Robbie Basho – Visions Of The Country: Round 94 – Tom’s Selection

visions_PINAlthough I have had a healthy interest in music since I first discovered the records of the Beatles when I was about ten years of age, my obsessiveness developed into encyclopedic around the time I started university; a time which happened to coincide with my purchasing of the weekly music mags (partly as a way of avoiding my studies?) coupled with listening avidly to John Peel’s nightly radio show.

Of course, despite my voracious thirst for musical knowledge, there were many genres of music for which my research came up short, but when it comes to white American men strumming or plucking or plonking acoustic instruments, until recently I have felt as though, even though I may not have heard the music itself, I would know of the key players, the movers and the shakers…that new names would not crop up or, if they did, it would be because they weren’t particularly good! Robbie Basho’s Visions Of The Country has been a revelation and makes me wonder how many other gems are out there, flying under the radar.

Until about two months ago I hadn’t heard of Robbie Basho. Flicking through the ILX forum one day, lost for inspiration, I noticed his name as a thread title and had the thought, ‘why not actually click on the thread’ rather than do what I would normally do and dismiss it as someone not worth bothering with…simply because I had never heard of him!

There was the usual level of internet devotion on the thread, but as respondents are a self-selecting group, that’s hardly surprising…I could click on a Whitney Houston thread and find a similar level of enthusiastic devotion but she would still sound like a bunch of cats being tortured no matter how many times someone tells you she is the greatest female singer of all time! However, there was also a link to a youtube clip of Blue Crystal Fire and this had me spellbound from the off. A simple strummed acoustic guitar which wouldn’t have sounded out of place on The Palace Brother’s wonderful debut ‘There is No-One what Will Take Care Of You’, or Smog’s masterpiece ‘A River Ain’t Too Much To Love’ and that voice, kind of like Bill Callahan doing his best Anohni impression. The song was ponderous/funereal in terms of pace, repetitive, overtly earnest…and, for me, absolutely captivating. Usually a youtube clip, even of a song I like, will keep me interested for a minute, maybe two, before I see a suggested link and click on that. Well Blue Crystal Fire got about four full plays…and then I bought the album, avoiding playing anything else from it lest it diminished the impact of the first run through when the record arrived.

It turns out that Blue Crystal Fire is a bit of an anomaly, at least as far as Visions Of The Country is concerned – most of the other songs on the album involve lengthy passages of semi-improvised(?) finger picking interspersed with relatively brief blasts of Basho’s deep baritone. On many of the tracks there is no discernible repetition, no conventional song structure, it should be a formless mess, almost impossible to access and intimidating to listen to. But…it’s not. At least as far as I’m concerned!
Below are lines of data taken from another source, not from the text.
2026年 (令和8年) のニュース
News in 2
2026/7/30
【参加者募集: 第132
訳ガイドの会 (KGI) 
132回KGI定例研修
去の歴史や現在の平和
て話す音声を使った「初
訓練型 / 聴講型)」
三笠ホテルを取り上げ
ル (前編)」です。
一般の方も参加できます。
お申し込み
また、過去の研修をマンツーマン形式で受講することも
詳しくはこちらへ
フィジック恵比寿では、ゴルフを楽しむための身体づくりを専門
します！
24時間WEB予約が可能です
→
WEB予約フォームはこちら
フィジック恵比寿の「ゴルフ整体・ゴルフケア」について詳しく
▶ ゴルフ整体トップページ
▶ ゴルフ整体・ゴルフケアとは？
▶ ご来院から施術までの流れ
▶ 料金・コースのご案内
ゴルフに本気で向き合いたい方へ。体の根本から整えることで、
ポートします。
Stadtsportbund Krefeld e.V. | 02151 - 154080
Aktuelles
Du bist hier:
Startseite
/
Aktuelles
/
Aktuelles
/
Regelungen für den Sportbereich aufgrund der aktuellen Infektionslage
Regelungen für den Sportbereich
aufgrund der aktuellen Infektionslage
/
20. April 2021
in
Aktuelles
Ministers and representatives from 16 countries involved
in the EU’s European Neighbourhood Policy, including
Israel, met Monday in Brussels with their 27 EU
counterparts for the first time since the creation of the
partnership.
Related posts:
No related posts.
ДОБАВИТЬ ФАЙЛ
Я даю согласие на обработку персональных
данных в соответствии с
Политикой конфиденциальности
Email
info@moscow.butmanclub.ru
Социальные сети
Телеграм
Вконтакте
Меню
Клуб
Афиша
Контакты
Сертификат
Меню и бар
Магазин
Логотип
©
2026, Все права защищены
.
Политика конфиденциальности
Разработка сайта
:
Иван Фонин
As Nick suggested on the night, possibly that’s down to the images and atmospheres the songs evoke (the image on the album sleeve is almost exactly the image Basho’s music conjures up). The record transports the listener – perhaps to another (better?) place, almost certainly to a simpler time, perhaps a time we all yearn for where we are closer to our natural environment; where we would be more likely to take notice of the beauty of a flower or a waterfall or a deer; where there is time and space and, ironically, silence. Whilst this may sound like hippy dippy shit, Visions Of The Country avoids all those trappings by mining the source and in the process it sounds like it has always been there, just like the mountains, lakes and streams it so exquisitely evokes.

Rob listened: Blimey.

One of the beautiful things about record club, some of the most memorable, tangible moments, come when some record or other, and it’s almost impossible to predict which ones, just end up captivating us. We’re extremely capable of talking over almost anything, quiet or loud, long or short, insistent or passive, but every so often an album just captivates us. So it was with ‘Visions of the Country’. It could have passed us by. We could have been non-plussed and untouched, as we seemed to be by Tim Hecker in the previous round, as Robbie Basho also tinkled out a load of abstract, unstructured sound. But we were completely drawn in.
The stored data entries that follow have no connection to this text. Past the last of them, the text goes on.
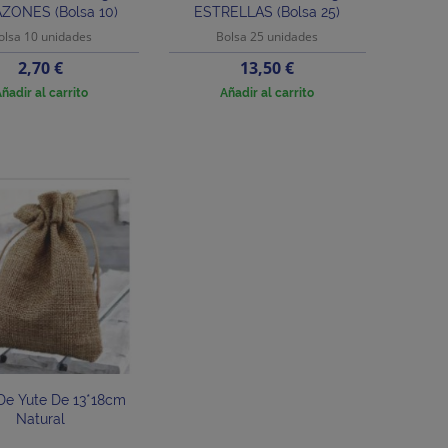
ZONES (bolsa 10)
ESTRELLAS (bolsa 25)
olsa 10 unidades
Bolsa 25 unidades
Precio
Precio
2,70 €
13,50 €
ñadir al carrito
Añadir al carrito
De Yute De 13*18cm
Natural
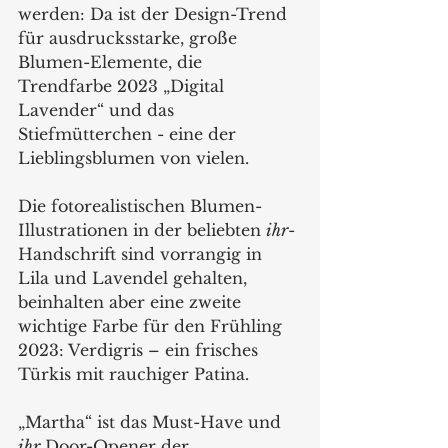
werden: Da ist der Design-Trend 
für ausdrucksstarke, große 
Blumen-Elemente, die 
Trendfarbe 2023 „Digital 
Lavender“ und das 
Stiefmütterchen - eine der 
Lieblingsblumen von vielen.
Die fotorealistischen Blumen-
Illustrationen in der beliebten 
ihr
-
Handschrift sind vorrangig in 
Lila und Lavendel gehalten, 
beinhalten aber eine zweite 
wichtige Farbe für den Frühling 
2023: Verdigris – ein frisches 
Türkis mit rauchiger Patina.
„Martha“ ist das Must-Have und 
ihr
 Door-Opener der 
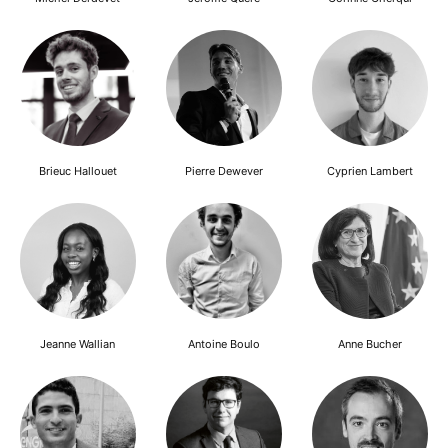
Brieuc Hallouet
Pierre Dewever
Cyprien Lambert
Jeanne Wallian
Antoine Boulo
Anne Bucher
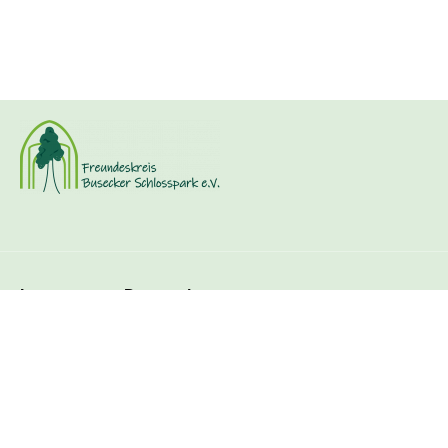
Navigation
Impressum
Datenschutz
überspringen
© Freundeskreis Busecker Schlosspark e. V. / 2026 /
Nature Theme
by
contao-themes.net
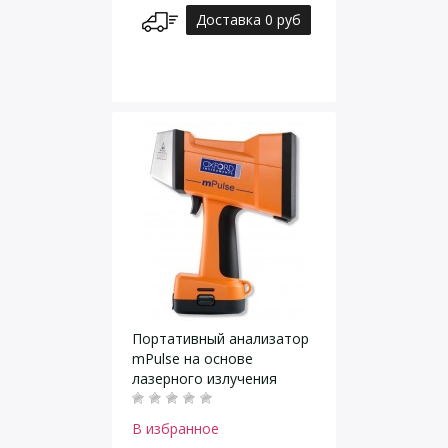
Доставка 0 руб
Портативный анализатор
mPulse на основе
лазерного излучения
В избранное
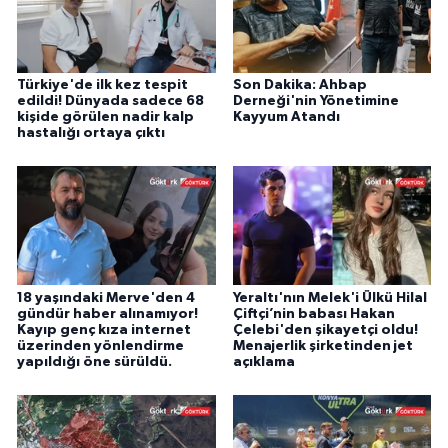
Türkiye'de ilk kez tespit
Son Dakika: Ahbap
edildi! Dünyada sadece 68
Derneği'nin Yönetimine
kişide görülen nadir kalp
Kayyum Atandı
hastalığı ortaya çıktı
18 yaşındaki Merve'den 4
Yeraltı'nın Melek'i Ülkü Hilal
gündür haber alınamıyor!
Çiftçi’nin babası Hakan
Kayıp genç kıza internet
Çelebi'den şikayetçi oldu!
üzerinden yönlendirme
Menajerlik şirketinden jet
yapıldığı öne sürüldü.
açıklama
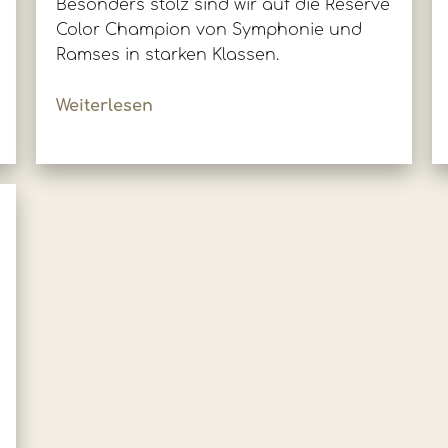
Besonders stolz sind wir auf die Reserve
Color Champion von Symphonie und
Ramses in starken Klassen.
Weiterlesen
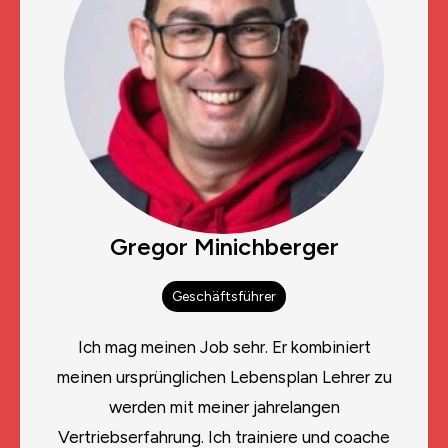
Gregor Minichberger
Geschäftsführer
Ich mag meinen Job sehr. Er kombiniert
meinen ursprünglichen Lebensplan Lehrer zu
werden mit meiner jahrelangen
Vertriebserfahrung.
Ich trainiere und coache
And yes, I was reminded of some of Will Oldham’s instrumental outings, and also some of the Derek Bailey improvised guitar stuff I’ve heard. It also reminded me of some of the abstract twinklings I like to listen to, and I also got Tom’s suggestion that it captured the same desert spirit as some of the good Captain Beefheart’s music.

But it was also wonderfully idiosyncratic and helplessly absorbing.  I’ve got a feeling I had heard of Robbie Basho before, only in that I can faintly imagine someone American saying his name in an interview. Now you can mark me down as someone actively seeking out his records. Thanks Tom, an absolute winner.

Steve listened: Blimey indeed

This was the album I talked, effused and waxed lyrical about when I got to talk about the night’s proceedings with my wife. I was most struck by the level of musicianship, and how he managed to take a 12 string guitar and play it like a sitar. This approach completely contrasts other western musicians who have embedded eastern music into a western style, almost as an add on. Here the subject and sounds seemed to blend seemlessly. Yes, thanks Tom, I will seek too.